Interviews with Democratic operatives, most of whom would speak only on the condition of anonymity because they were discussing the internal dynamics of these groups, provided a broader portrait of the struggles they are facing as they court megadonors.

For donors, there is certainly an element of fatigue from giving cycle after cycle, as well as an economic squeeze brought on by the recession, the operatives said. But some more ideological donors are also upset that the Obama administration has not been more aggressive in pushing a liberal agenda. Big donors from Wall Street, including hedge fund executives and investment bankers, are also angry at the administration.

It also appears, however, that Republicans have outmaneuvered their Democratic counterparts since the Citizens United decision. They have taken advantage of Democratic broadsides against the ruling, which have inevitably had an effect on the attitudes of Democratic donors.

Mr. Obama devoted one of his weekly radio addresses this month to the effect he said untamed special interests were having on the midterm election. “We can see for ourselves how destructive to our democracy this can become,” he said. “We see it in the flood of deceptive attack ads sponsored by special interests using front groups with misleading names.”

Several Democratic strategists said the White House’s denunciations had made entreaties to prospective donors trickier.

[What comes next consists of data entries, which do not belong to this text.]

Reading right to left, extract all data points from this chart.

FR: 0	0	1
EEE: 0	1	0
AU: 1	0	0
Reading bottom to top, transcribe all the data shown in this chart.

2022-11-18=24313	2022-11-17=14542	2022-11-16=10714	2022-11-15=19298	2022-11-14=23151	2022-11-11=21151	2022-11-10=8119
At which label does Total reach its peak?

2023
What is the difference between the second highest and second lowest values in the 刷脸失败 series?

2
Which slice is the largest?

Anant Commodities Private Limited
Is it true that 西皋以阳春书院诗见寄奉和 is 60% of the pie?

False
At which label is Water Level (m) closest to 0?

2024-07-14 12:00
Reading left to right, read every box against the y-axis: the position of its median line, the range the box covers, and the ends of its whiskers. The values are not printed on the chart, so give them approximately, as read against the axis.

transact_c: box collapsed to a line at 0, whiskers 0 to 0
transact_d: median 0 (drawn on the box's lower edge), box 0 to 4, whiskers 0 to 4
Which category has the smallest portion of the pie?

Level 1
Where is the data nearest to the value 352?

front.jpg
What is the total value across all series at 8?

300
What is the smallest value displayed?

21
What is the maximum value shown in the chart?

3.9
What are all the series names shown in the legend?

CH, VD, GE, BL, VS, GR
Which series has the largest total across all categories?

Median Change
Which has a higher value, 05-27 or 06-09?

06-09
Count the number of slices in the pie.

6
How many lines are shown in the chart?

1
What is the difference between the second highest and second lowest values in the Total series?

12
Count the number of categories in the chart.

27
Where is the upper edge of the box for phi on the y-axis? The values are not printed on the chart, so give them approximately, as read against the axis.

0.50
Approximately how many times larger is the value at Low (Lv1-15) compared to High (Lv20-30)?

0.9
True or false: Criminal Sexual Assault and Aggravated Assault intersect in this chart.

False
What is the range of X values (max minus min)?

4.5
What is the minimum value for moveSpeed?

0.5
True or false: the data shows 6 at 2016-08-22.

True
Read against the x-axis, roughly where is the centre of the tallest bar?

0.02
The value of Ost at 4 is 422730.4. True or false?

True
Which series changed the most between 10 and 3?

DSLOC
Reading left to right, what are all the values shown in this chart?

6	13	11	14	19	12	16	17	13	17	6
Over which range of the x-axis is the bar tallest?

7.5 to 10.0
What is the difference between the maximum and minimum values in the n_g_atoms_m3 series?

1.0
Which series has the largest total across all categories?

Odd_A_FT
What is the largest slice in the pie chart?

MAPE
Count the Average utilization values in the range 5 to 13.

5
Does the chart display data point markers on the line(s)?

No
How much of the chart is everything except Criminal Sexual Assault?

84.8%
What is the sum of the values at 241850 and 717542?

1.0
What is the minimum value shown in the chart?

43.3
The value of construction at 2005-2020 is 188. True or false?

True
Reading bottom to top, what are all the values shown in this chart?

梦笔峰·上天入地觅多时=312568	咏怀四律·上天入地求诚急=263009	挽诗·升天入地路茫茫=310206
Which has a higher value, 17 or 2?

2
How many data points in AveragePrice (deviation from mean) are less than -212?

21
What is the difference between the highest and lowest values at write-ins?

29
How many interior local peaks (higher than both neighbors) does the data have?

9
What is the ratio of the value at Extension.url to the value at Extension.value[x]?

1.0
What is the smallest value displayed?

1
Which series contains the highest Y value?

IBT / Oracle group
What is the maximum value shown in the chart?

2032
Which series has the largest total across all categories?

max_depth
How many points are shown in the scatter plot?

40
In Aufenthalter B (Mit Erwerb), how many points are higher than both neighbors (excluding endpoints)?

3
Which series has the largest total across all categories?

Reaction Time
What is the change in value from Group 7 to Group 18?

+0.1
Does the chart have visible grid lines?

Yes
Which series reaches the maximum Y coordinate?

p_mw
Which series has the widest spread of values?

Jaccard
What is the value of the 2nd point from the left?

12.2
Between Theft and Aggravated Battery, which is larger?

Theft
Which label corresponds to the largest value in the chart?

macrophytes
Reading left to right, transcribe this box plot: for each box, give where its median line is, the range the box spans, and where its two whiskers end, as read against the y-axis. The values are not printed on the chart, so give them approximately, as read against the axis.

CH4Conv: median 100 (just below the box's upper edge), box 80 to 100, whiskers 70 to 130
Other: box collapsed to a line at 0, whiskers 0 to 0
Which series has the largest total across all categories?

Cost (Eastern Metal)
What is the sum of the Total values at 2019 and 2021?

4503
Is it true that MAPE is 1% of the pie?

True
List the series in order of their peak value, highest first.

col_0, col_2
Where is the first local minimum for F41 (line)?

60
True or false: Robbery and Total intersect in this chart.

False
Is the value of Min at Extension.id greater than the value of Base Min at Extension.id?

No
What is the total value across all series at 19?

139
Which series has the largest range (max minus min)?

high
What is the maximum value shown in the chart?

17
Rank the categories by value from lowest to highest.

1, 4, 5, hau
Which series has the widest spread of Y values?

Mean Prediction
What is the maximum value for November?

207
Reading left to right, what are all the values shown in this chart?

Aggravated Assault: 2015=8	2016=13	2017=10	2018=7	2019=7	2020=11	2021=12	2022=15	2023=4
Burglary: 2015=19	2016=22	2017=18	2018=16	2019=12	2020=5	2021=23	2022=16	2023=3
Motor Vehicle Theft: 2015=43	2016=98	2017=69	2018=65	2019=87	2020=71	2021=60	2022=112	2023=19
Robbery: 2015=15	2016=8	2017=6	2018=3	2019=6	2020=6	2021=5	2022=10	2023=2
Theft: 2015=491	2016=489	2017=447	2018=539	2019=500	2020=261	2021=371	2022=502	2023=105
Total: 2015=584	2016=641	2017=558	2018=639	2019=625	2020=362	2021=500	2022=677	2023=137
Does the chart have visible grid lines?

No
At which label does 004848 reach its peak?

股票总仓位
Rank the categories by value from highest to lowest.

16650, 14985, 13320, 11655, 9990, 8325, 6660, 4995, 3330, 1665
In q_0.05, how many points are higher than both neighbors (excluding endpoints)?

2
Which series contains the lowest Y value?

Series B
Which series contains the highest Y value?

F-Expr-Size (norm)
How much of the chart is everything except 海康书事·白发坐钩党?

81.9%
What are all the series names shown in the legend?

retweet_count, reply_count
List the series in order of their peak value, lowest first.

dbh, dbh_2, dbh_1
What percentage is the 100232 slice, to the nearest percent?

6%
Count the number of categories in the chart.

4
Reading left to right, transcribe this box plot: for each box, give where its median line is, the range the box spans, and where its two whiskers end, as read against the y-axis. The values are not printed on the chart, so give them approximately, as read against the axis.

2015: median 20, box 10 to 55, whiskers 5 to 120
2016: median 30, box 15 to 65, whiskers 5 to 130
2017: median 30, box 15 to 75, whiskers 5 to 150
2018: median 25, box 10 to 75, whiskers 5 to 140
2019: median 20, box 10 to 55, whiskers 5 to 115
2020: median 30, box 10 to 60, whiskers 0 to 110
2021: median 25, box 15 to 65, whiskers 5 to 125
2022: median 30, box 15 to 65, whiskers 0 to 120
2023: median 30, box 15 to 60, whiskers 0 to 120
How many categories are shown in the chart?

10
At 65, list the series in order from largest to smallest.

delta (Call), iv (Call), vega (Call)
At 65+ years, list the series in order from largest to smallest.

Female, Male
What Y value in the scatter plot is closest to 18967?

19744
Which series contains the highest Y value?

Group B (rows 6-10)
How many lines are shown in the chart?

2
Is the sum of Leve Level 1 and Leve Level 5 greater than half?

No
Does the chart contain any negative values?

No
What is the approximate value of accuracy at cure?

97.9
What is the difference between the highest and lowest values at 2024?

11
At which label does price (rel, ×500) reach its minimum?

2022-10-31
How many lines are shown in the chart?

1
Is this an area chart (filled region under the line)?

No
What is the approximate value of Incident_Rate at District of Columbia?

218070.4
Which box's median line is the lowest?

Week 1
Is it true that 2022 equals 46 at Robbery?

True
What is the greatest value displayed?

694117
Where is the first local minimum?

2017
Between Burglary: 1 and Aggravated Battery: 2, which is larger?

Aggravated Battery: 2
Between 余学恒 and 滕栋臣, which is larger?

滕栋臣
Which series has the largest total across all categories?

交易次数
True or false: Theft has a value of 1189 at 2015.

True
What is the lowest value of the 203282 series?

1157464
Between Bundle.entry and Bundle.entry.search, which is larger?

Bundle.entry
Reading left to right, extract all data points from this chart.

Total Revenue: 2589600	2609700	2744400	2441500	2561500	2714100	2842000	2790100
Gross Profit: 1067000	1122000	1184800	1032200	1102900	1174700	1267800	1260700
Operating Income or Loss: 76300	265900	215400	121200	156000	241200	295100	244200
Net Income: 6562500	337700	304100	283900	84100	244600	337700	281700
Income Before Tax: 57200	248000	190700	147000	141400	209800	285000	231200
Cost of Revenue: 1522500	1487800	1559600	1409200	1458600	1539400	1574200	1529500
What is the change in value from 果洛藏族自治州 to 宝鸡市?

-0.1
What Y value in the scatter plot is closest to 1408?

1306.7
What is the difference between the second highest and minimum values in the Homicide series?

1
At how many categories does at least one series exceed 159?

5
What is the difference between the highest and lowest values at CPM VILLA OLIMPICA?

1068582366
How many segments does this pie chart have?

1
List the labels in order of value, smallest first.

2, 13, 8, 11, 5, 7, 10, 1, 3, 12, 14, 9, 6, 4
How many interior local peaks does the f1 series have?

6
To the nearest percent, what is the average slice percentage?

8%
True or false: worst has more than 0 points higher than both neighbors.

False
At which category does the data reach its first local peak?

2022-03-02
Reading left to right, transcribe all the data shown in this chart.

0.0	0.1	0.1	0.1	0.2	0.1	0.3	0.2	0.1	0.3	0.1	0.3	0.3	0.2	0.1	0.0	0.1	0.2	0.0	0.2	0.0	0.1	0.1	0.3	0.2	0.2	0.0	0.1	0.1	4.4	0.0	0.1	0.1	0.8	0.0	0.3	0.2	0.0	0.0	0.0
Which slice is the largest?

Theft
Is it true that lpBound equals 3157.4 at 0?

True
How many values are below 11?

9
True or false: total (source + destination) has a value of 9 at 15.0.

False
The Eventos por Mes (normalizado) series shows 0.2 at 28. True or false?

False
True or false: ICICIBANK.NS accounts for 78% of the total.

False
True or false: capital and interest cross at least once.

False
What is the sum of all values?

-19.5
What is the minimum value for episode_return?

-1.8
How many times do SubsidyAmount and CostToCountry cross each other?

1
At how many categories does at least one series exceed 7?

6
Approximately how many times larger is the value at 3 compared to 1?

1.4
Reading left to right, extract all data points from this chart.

“You can complain about the rules, or you can respond to them and fight back against the people who welcome those rule changes,” said Craig Varoga, who heads up Patriot Majority, which has been supporting Senator Harry Reid in Nevada and has been one of the most active Democratic-leaning outside groups.

Belatedly, some additional Democratic third-party efforts are shaping up. An organization called Commonsense Ten is emerging as a conduit for large checks directed toward Senate races and recently went up on the air with television advertisements in Missouri and Washington State.

The group has been convening regularly with other Democratic-leaning groups — labor unions, women’s groups and others — to coordinate efforts. It has lined up financial commitments to also get involved in the Senate races in Colorado, Wisconsin, New Hampshire and Kentucky, Democratic operatives said. The group is also contemplating jumping into races in Illinois, Connecticut and Delaware.

Over all, though, the group is talking about spending, along with its partner organizations, about $5 million, with commitments from donors so far for about half of that.

In contrast, American Crossroads and its affiliate, Crossroads GPS, the biggest Republican-oriented group involved in Senate races, has said it is well on its way to raising $50 million for this election.

Another group, America’s Families First Action Fund, is shaping up as a major player on the House side among Democrats. But it has not yet even broadcast any ads.

Democratic leaders have been increasingly sounding the alarm about the disparity in spending, which may be contributing to something of a thaw among donors, or at least more openness to these efforts.

“It’s a challenging fund-raising environment, to be sure,” said Jim Jordan, a veteran political strategist who is working with Commonsense Ten. “We’re seeing signs lately, though, of a growing sense of awareness and urgency and engagement among our donor base.”

Whether that will translate into a late flood of cash remains to be seen.